- Work required
If a line below contains the string "ตโนม", copy it out.

- Data section
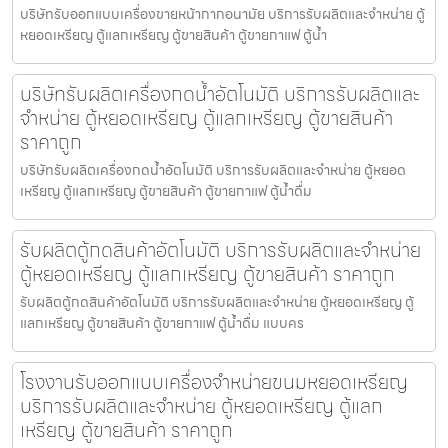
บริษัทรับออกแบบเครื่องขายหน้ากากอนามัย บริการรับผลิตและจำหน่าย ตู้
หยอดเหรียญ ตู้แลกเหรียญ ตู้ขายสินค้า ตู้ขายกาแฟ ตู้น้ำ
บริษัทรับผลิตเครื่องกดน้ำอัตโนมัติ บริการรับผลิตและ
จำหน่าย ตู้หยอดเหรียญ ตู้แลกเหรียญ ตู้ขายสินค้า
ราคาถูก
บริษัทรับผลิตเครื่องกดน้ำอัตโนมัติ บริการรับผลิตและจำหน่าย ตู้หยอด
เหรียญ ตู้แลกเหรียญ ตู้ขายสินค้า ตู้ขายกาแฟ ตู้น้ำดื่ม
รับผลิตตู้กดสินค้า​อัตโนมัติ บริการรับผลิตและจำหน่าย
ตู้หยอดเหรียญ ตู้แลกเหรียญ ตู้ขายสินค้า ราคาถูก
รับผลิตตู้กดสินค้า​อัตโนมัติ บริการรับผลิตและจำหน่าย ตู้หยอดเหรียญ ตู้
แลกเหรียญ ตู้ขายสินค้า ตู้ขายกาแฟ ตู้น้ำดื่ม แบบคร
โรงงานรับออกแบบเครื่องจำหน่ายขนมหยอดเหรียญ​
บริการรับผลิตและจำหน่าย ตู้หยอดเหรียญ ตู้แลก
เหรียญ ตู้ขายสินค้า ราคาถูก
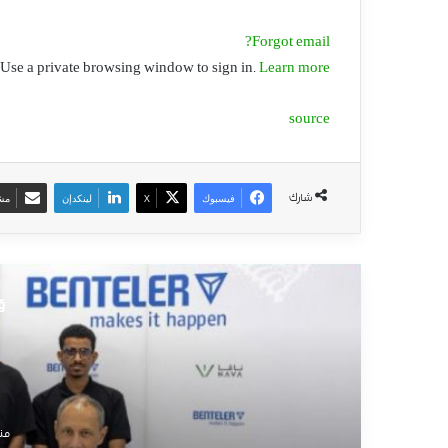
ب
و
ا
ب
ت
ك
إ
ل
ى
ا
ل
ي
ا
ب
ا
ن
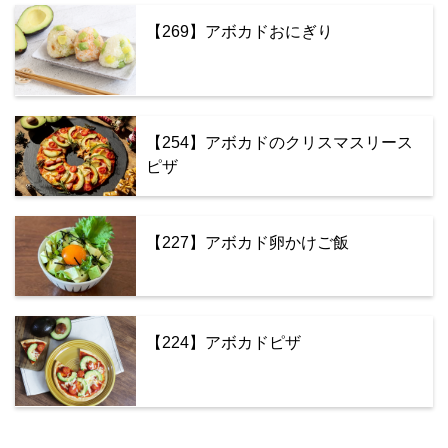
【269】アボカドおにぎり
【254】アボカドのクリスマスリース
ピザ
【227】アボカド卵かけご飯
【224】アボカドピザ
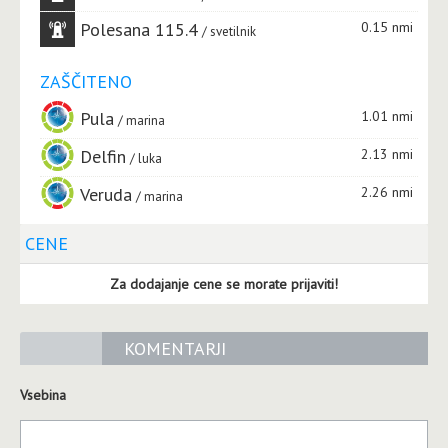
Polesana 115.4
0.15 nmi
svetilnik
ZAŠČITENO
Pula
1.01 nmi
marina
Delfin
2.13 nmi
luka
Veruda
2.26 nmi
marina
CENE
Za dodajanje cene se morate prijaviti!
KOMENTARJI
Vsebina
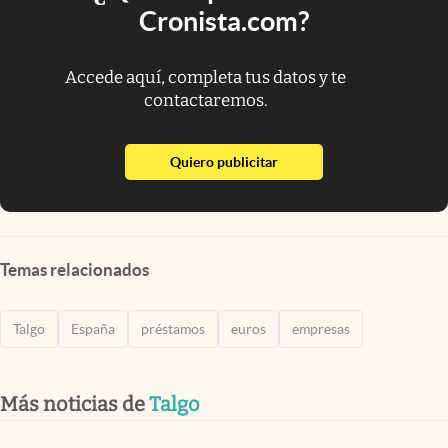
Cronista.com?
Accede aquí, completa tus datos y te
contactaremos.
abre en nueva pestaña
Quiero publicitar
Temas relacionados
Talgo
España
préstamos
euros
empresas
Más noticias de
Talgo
---
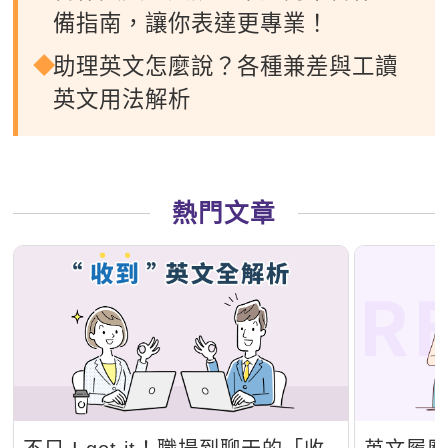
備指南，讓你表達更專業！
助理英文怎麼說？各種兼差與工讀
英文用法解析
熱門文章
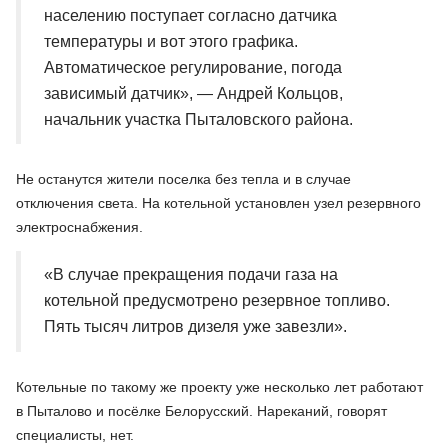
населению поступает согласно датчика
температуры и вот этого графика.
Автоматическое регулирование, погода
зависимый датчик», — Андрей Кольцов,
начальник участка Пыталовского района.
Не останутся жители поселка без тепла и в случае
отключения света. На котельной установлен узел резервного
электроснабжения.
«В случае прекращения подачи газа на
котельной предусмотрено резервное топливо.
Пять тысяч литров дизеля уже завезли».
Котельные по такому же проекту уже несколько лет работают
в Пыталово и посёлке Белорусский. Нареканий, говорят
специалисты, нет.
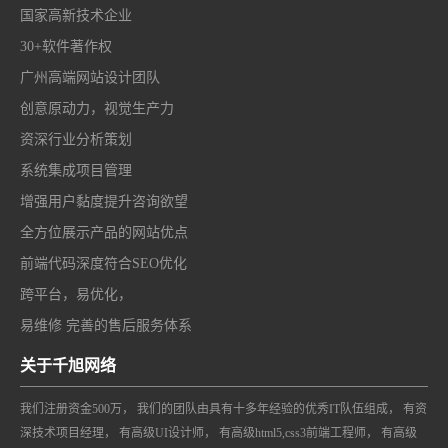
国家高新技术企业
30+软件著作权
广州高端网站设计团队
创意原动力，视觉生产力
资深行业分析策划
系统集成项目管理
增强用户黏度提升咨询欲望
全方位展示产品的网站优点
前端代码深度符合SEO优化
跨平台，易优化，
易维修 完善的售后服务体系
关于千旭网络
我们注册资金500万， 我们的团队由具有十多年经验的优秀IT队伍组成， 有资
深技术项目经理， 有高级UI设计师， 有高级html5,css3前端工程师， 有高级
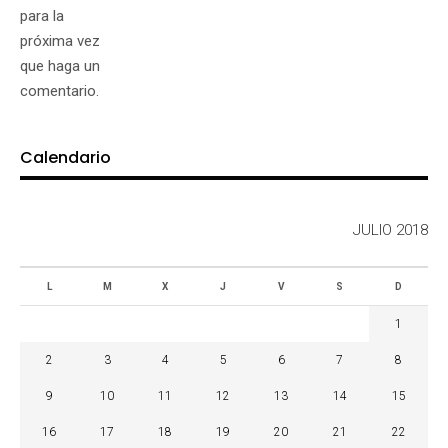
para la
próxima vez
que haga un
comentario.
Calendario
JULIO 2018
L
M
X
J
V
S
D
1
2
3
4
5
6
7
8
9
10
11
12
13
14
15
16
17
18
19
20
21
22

- Output of the task
บริษัทรับผลิตเครื่องกดน้ำอัตโนมัติ บริการรับผลิตและ
บริษัทรับผลิตเครื่องกดน้ำอัตโนมัติ บริการรับผลิตและจำหน่าย ตู้หยอด
รับผลิตตู้กดสินค้า​อัตโนมัติ บริการรับผลิตและจำหน่าย
รับผลิตตู้กดสินค้า​อัตโนมัติ บริการรับผลิตและจำหน่าย ตู้หยอดเหรียญ ตู้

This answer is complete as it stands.